# DATA TO PROCESS:
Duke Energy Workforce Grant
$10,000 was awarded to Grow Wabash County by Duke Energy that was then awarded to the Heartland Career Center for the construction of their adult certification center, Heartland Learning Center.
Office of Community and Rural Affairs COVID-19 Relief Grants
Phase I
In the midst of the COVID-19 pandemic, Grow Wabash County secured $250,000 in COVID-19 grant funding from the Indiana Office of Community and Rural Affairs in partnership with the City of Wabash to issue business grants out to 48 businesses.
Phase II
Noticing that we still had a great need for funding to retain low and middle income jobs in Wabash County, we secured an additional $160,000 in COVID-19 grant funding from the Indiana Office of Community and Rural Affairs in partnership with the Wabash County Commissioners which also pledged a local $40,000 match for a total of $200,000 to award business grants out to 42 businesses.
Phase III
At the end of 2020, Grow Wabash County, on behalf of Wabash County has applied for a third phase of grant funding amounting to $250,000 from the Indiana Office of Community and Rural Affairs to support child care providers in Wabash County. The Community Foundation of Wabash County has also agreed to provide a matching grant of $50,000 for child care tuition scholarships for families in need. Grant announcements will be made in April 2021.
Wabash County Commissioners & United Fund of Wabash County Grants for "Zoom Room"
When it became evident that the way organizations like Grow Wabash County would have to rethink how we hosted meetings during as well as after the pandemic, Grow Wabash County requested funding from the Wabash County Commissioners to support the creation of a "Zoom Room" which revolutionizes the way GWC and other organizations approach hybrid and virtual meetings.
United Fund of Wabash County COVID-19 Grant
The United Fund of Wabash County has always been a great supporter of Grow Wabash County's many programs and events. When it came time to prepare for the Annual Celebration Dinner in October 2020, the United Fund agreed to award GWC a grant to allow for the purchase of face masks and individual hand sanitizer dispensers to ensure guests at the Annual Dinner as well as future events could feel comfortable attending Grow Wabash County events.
* * *
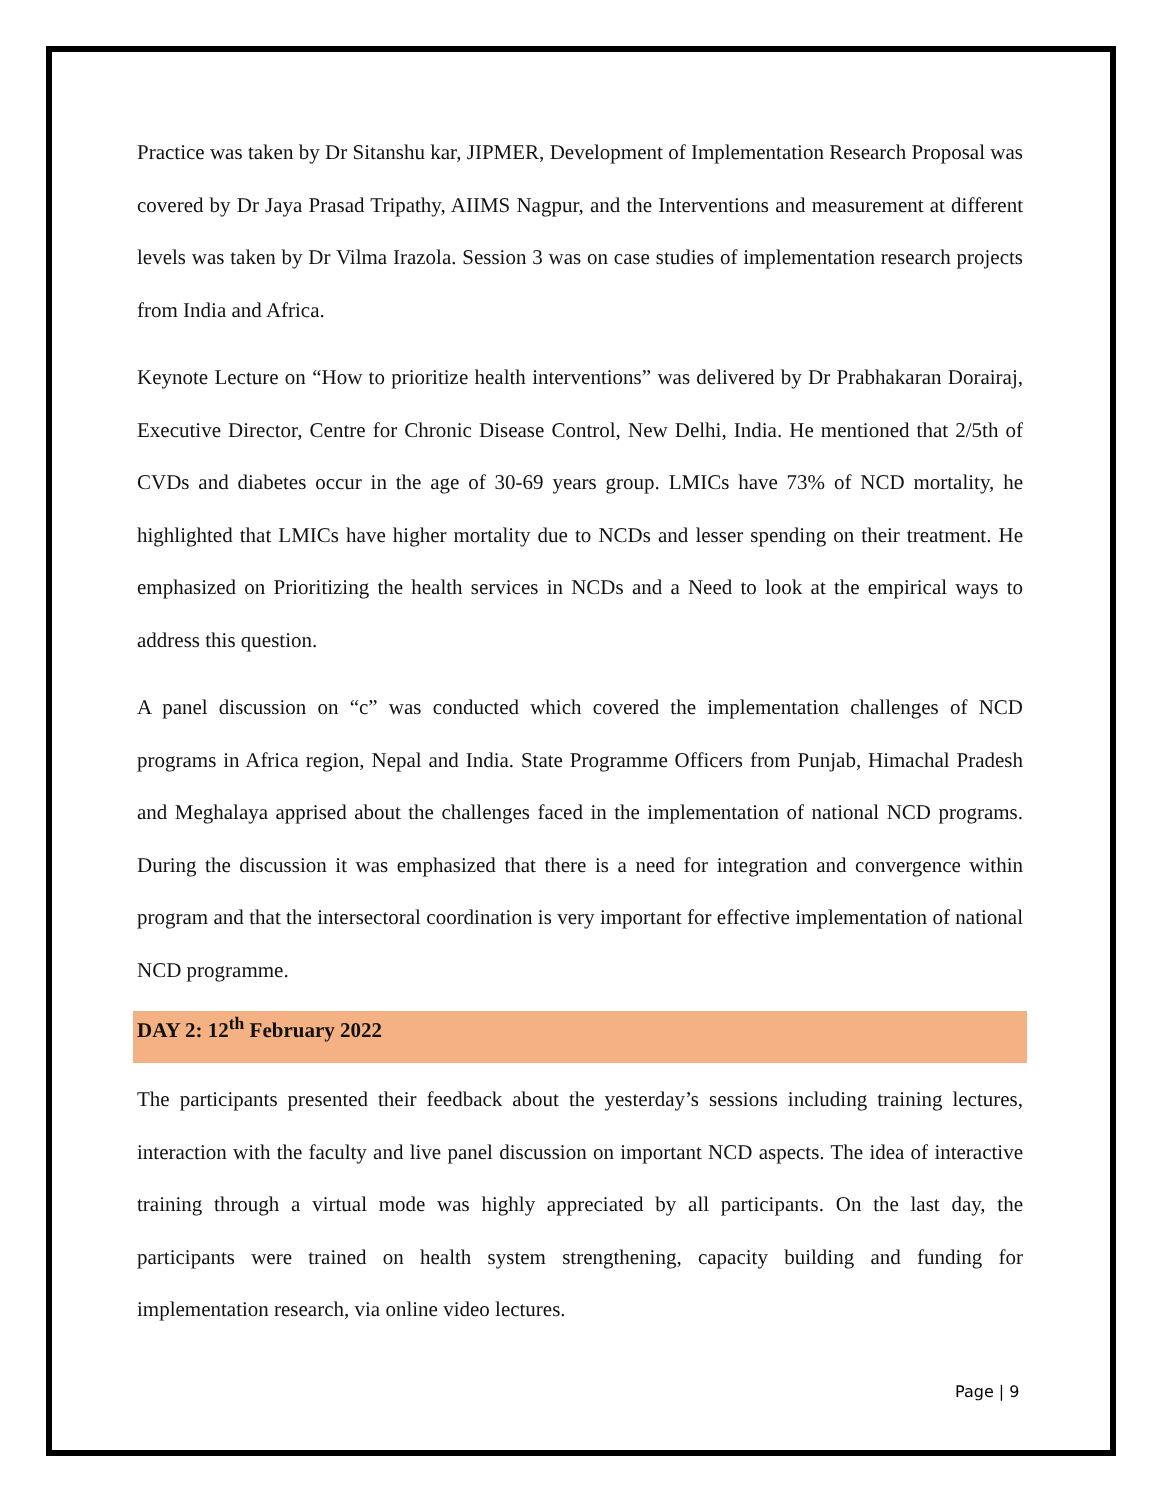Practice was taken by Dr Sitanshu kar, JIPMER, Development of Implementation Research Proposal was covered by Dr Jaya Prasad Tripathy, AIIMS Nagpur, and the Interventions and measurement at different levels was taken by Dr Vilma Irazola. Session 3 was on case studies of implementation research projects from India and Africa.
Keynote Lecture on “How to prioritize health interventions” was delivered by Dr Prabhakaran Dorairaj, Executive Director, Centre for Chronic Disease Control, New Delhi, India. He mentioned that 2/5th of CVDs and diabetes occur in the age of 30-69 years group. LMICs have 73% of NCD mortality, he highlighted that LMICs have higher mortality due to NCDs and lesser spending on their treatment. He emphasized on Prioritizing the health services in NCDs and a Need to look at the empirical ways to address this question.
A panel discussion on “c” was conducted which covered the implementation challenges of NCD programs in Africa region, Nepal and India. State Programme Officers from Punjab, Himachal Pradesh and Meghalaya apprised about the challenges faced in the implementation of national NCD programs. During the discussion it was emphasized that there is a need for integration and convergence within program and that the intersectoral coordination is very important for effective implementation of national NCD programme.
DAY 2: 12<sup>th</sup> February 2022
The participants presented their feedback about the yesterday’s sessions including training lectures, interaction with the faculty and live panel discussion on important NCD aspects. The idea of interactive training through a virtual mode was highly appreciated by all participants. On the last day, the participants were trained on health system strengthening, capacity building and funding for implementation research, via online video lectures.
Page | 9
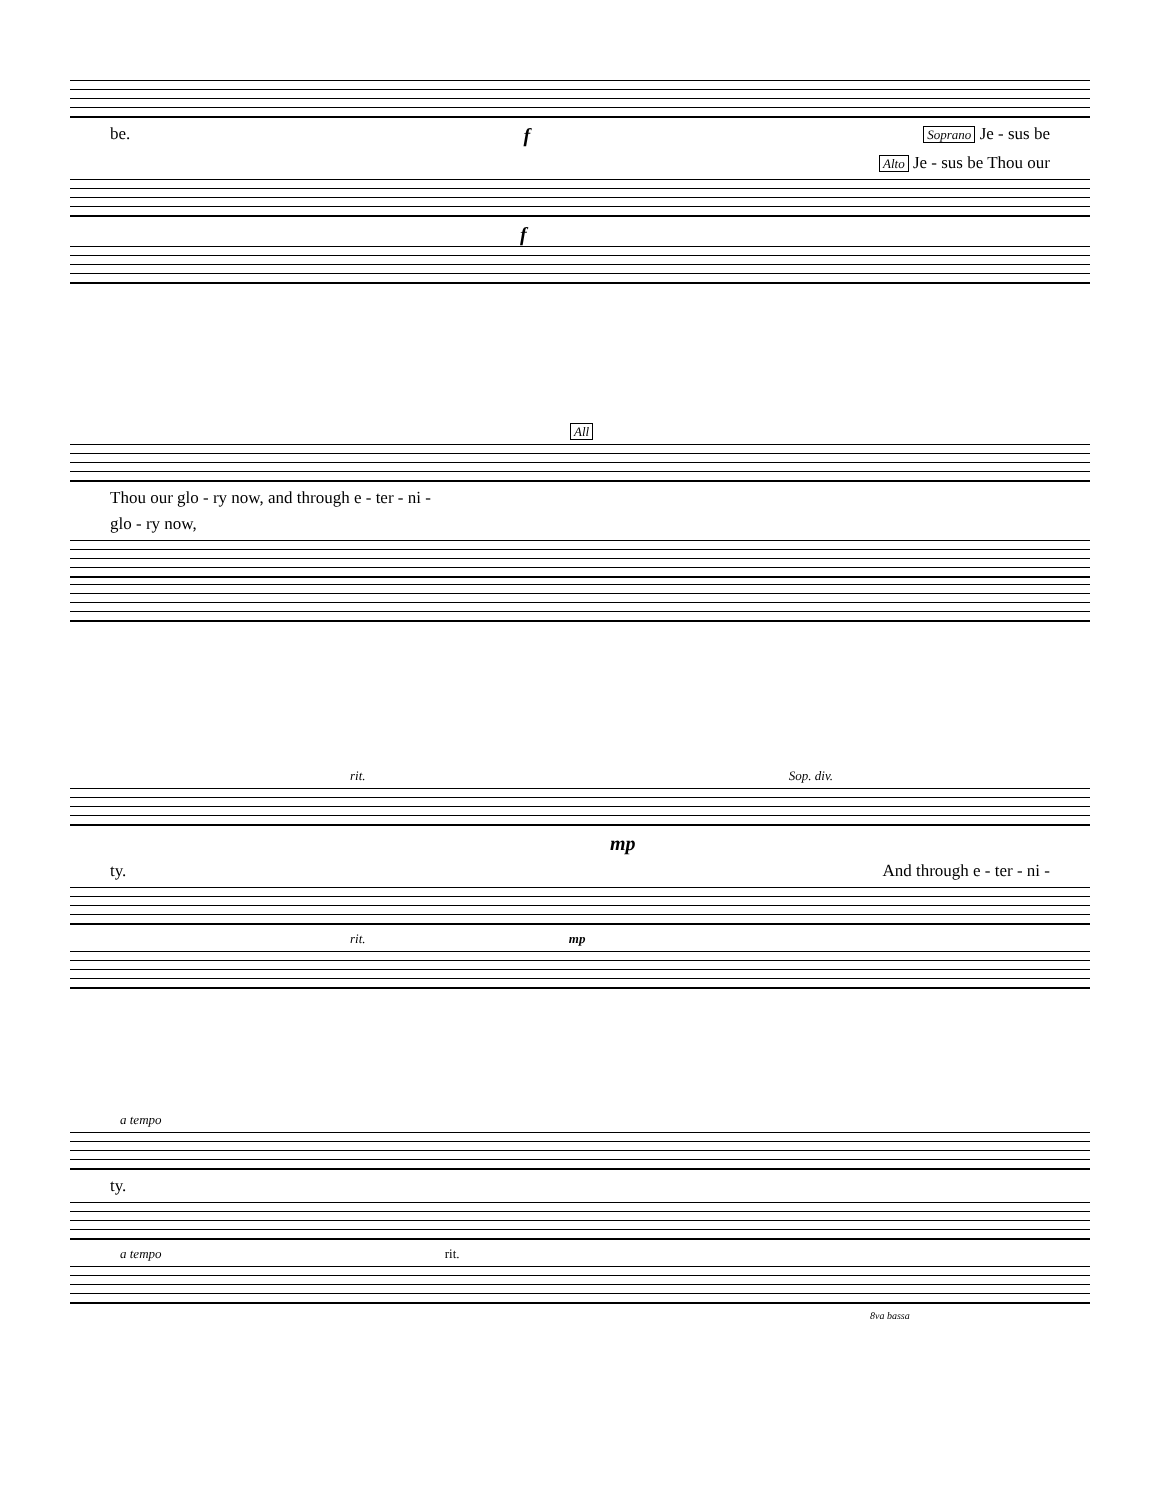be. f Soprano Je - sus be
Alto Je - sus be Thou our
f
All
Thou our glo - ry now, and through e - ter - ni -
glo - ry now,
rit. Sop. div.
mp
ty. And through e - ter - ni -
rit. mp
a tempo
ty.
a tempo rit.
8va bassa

# YOUR INSTRUCTIONS:
In the records above, find the line with "Duke Energy Workforce Grant"; write out exactly that line and each one after it, stopping after the line with "Heartland Learning Center.".

# RESULT FOR THIS TASK:
Duke Energy Workforce Grant
$10,000 was awarded to Grow Wabash County by Duke Energy that was then awarded to the Heartland Career Center for the construction of their adult certification center, Heartland Learning Center.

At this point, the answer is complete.